╔══

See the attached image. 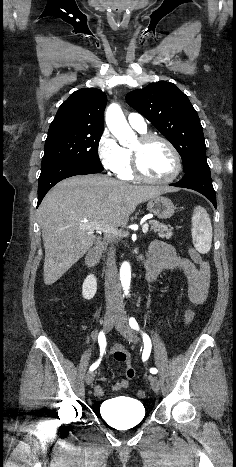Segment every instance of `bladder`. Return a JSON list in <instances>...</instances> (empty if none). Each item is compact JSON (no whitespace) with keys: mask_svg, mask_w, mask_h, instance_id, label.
Listing matches in <instances>:
<instances>
[{"mask_svg":"<svg viewBox=\"0 0 236 467\" xmlns=\"http://www.w3.org/2000/svg\"><path fill=\"white\" fill-rule=\"evenodd\" d=\"M99 411L104 420L119 429L133 427L145 418V409L142 402L129 397L105 400Z\"/></svg>","mask_w":236,"mask_h":467,"instance_id":"obj_1","label":"bladder"}]
</instances>
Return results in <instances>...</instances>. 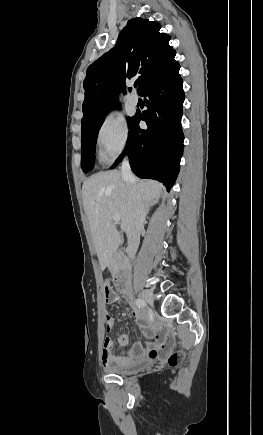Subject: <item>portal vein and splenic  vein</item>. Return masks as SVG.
Wrapping results in <instances>:
<instances>
[{"label": "portal vein and splenic vein", "instance_id": "obj_1", "mask_svg": "<svg viewBox=\"0 0 263 435\" xmlns=\"http://www.w3.org/2000/svg\"><path fill=\"white\" fill-rule=\"evenodd\" d=\"M112 219L114 222H119L120 221V216L119 215H113Z\"/></svg>", "mask_w": 263, "mask_h": 435}]
</instances>
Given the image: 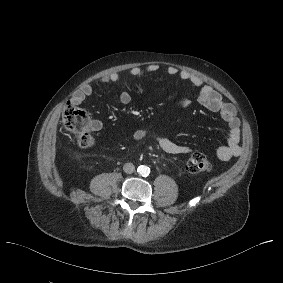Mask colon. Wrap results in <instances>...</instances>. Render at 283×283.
I'll list each match as a JSON object with an SVG mask.
<instances>
[{"instance_id":"1","label":"colon","mask_w":283,"mask_h":283,"mask_svg":"<svg viewBox=\"0 0 283 283\" xmlns=\"http://www.w3.org/2000/svg\"><path fill=\"white\" fill-rule=\"evenodd\" d=\"M62 123L67 131L74 134L79 146L89 148L93 145V138L86 131L89 117L84 110L68 102L63 110ZM184 166L191 173L208 172L212 169V163L202 153L192 154L185 160Z\"/></svg>"}]
</instances>
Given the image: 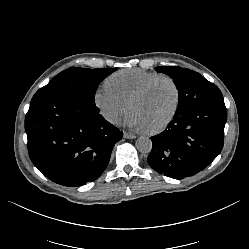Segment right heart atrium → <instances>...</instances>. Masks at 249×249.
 <instances>
[{"mask_svg": "<svg viewBox=\"0 0 249 249\" xmlns=\"http://www.w3.org/2000/svg\"><path fill=\"white\" fill-rule=\"evenodd\" d=\"M94 105L103 119L111 124H115L127 108V102L105 86L95 92Z\"/></svg>", "mask_w": 249, "mask_h": 249, "instance_id": "1", "label": "right heart atrium"}]
</instances>
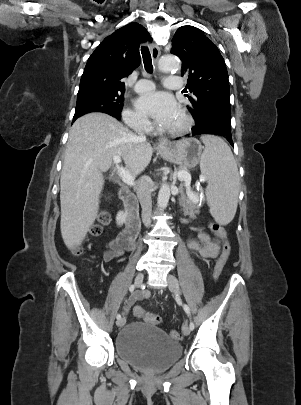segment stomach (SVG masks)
<instances>
[{
	"label": "stomach",
	"mask_w": 301,
	"mask_h": 405,
	"mask_svg": "<svg viewBox=\"0 0 301 405\" xmlns=\"http://www.w3.org/2000/svg\"><path fill=\"white\" fill-rule=\"evenodd\" d=\"M202 145L195 138L170 143L167 147L158 148L160 155L167 161L182 168H194L202 156Z\"/></svg>",
	"instance_id": "1"
}]
</instances>
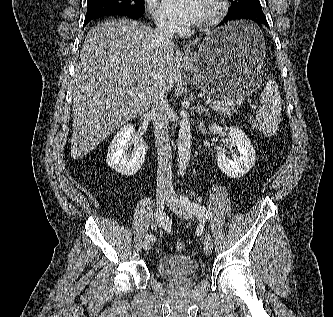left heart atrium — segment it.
<instances>
[{"instance_id":"obj_1","label":"left heart atrium","mask_w":333,"mask_h":317,"mask_svg":"<svg viewBox=\"0 0 333 317\" xmlns=\"http://www.w3.org/2000/svg\"><path fill=\"white\" fill-rule=\"evenodd\" d=\"M161 11L172 24L190 26L199 20L201 0H162Z\"/></svg>"}]
</instances>
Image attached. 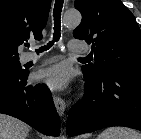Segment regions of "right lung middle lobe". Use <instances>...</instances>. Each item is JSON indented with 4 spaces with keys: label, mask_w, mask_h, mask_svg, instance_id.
Masks as SVG:
<instances>
[{
    "label": "right lung middle lobe",
    "mask_w": 141,
    "mask_h": 139,
    "mask_svg": "<svg viewBox=\"0 0 141 139\" xmlns=\"http://www.w3.org/2000/svg\"><path fill=\"white\" fill-rule=\"evenodd\" d=\"M23 72L19 57L0 56V75L8 76Z\"/></svg>",
    "instance_id": "dd1d6c3e"
}]
</instances>
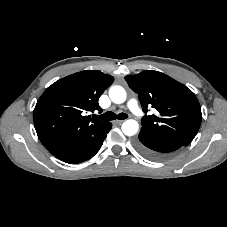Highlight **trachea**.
I'll return each mask as SVG.
<instances>
[{
  "instance_id": "3493384b",
  "label": "trachea",
  "mask_w": 227,
  "mask_h": 227,
  "mask_svg": "<svg viewBox=\"0 0 227 227\" xmlns=\"http://www.w3.org/2000/svg\"><path fill=\"white\" fill-rule=\"evenodd\" d=\"M127 117H128V115L125 113H120V114L116 115L114 112L108 111L100 116H95V119L110 121V120H115V119L124 120Z\"/></svg>"
}]
</instances>
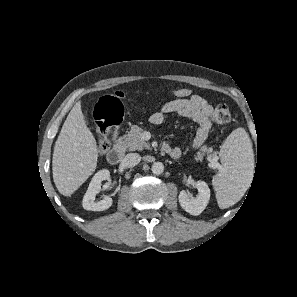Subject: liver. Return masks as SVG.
Segmentation results:
<instances>
[{
	"instance_id": "obj_1",
	"label": "liver",
	"mask_w": 297,
	"mask_h": 297,
	"mask_svg": "<svg viewBox=\"0 0 297 297\" xmlns=\"http://www.w3.org/2000/svg\"><path fill=\"white\" fill-rule=\"evenodd\" d=\"M97 159L96 140L86 126L79 101L67 116L54 146L52 171L59 193L71 196L93 174Z\"/></svg>"
}]
</instances>
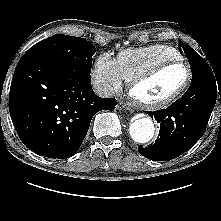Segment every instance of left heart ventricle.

╚══

### Problem to solve
Copy everything above exactly, from the line containing "Subject: liver. Return masks as SVG." down to the end of the rows, leaving out the pictures.

### Written solution
Subject: liver. Return masks as SVG.
Segmentation results:
<instances>
[{
	"instance_id": "obj_1",
	"label": "liver",
	"mask_w": 297,
	"mask_h": 297,
	"mask_svg": "<svg viewBox=\"0 0 297 297\" xmlns=\"http://www.w3.org/2000/svg\"><path fill=\"white\" fill-rule=\"evenodd\" d=\"M97 159L96 140L86 126L79 101L67 116L54 146L52 171L59 193L71 196L93 174Z\"/></svg>"
}]
</instances>
Segment every instance of left heart ventricle.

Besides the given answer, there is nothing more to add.